A elaboração de um material para acessar e avaliar o pensamento contrafactual em adultos se faz necessária na medida em que este tipo de cognição parece estar associado a outros processos cognitivos tais como a resolução de problemas (Epstude & Roese, 2008), a tomada de decisão e a performance criativa (Wong, Galinsky & Kray, 2009), bem como a capacidade de enfrentamento (coping), adaptabilidade e o funcionamento social dos indivíduos. O conhecimento sobre esse tipo de pensamento pode auxiliar, inclusive, no entendimento da cognição de grupos específicos, tais como, casos de saúde mental (depressivos, ansiosos, esquizofrênicos) e mulheres vitimizadas, ou pessoas que passaram por diferentes experiências traumáticas em suas vidas, com o intuito de verificar a atuação desse tipo de cognição e a influência de experiências específicas na elaboração e ativação das cognições sobre eventos passados. Além disso, observou-se que devido à escassez de estudos sobre o tema dentro do contexto brasileiro, fazia-se necessária a elaboração de uma técnica destinada a facilitar o acesso aos pensamentos contrafactuais e também a avaliar quais tipos de PCs são mais frequentemente emitidos no nosso contexto.

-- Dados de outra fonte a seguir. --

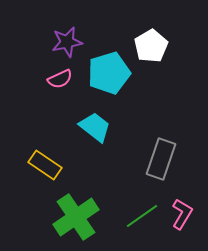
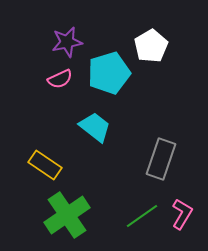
green cross: moved 9 px left, 2 px up
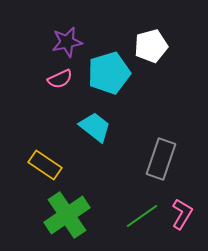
white pentagon: rotated 16 degrees clockwise
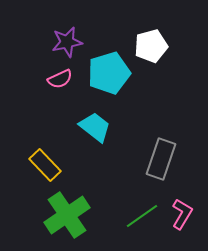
yellow rectangle: rotated 12 degrees clockwise
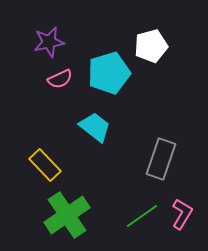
purple star: moved 18 px left
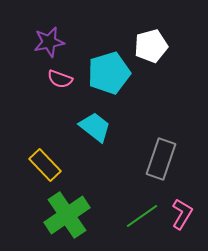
pink semicircle: rotated 45 degrees clockwise
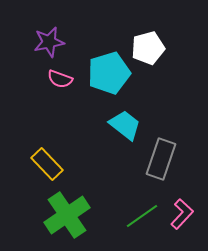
white pentagon: moved 3 px left, 2 px down
cyan trapezoid: moved 30 px right, 2 px up
yellow rectangle: moved 2 px right, 1 px up
pink L-shape: rotated 12 degrees clockwise
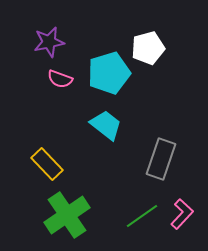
cyan trapezoid: moved 19 px left
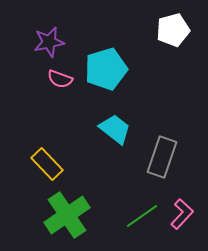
white pentagon: moved 25 px right, 18 px up
cyan pentagon: moved 3 px left, 4 px up
cyan trapezoid: moved 9 px right, 4 px down
gray rectangle: moved 1 px right, 2 px up
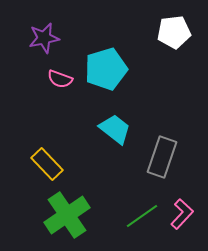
white pentagon: moved 1 px right, 2 px down; rotated 8 degrees clockwise
purple star: moved 5 px left, 4 px up
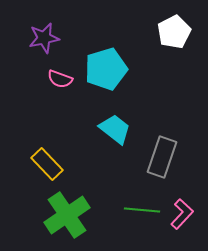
white pentagon: rotated 20 degrees counterclockwise
green line: moved 6 px up; rotated 40 degrees clockwise
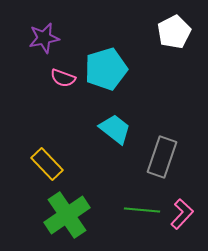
pink semicircle: moved 3 px right, 1 px up
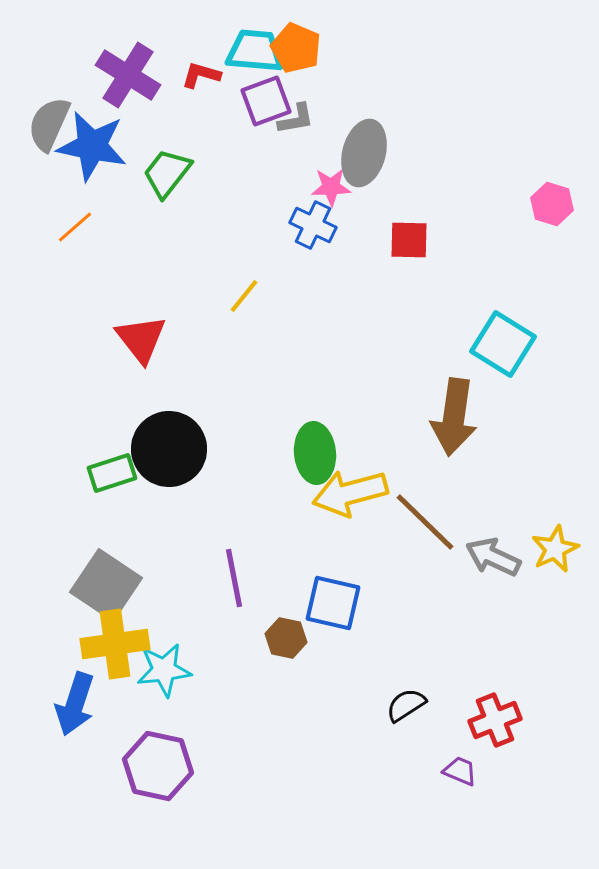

Desta forma, o presente estudo tem o objetivo de elaborar uma técnica para acessar os pensamentos contrafactuais de adultos, bem como analisar a concordância de especialistas em relação às alternativas de modificação da realidade, incluídas em tal técnica.

 

2 Método

2.1 Participantes

A amostra de juízes especialistas foi constituída por cinco estudantes de pós- graduação em Psicologia, sendo quatro de mestrado e um de doutorado, todos de uma universidade pública do interior do estado de São Paulo.

2.2 Materiais

A capacitação de juízes foi realizada em uma sala anexa ao Departamento de Psicologia de uma universidade pública do interior do estado de São Paulo, a qual dispunha de equipamento de mídia com projetor.

2.3 Instrumentos

Foi utilizada uma Carta ao Juiz, para explicar como seria feita a avaliação do material; um conto seguido por quatro alternativas de modificação, retirado do estudo de Justino e Schelini (2010), que foi utilizado como exercício de treino de avaliação; e o material elaborado para o acesso do pensamento contrafactual. Este material foi constituído por (1) um quadro que sumarizava os principais aspectos modificáveis da realidade, descritos em 2005 por Byrne (ação/inação, obrigação, tempo, evento não-usual), com a definição dos mesmos e um exemplo de cada um e (2) cinco histórias seguidas de quatro alternativas de modificação. Cada alternativa representava um aspecto modificável da realidade, citado por Byrne (2005).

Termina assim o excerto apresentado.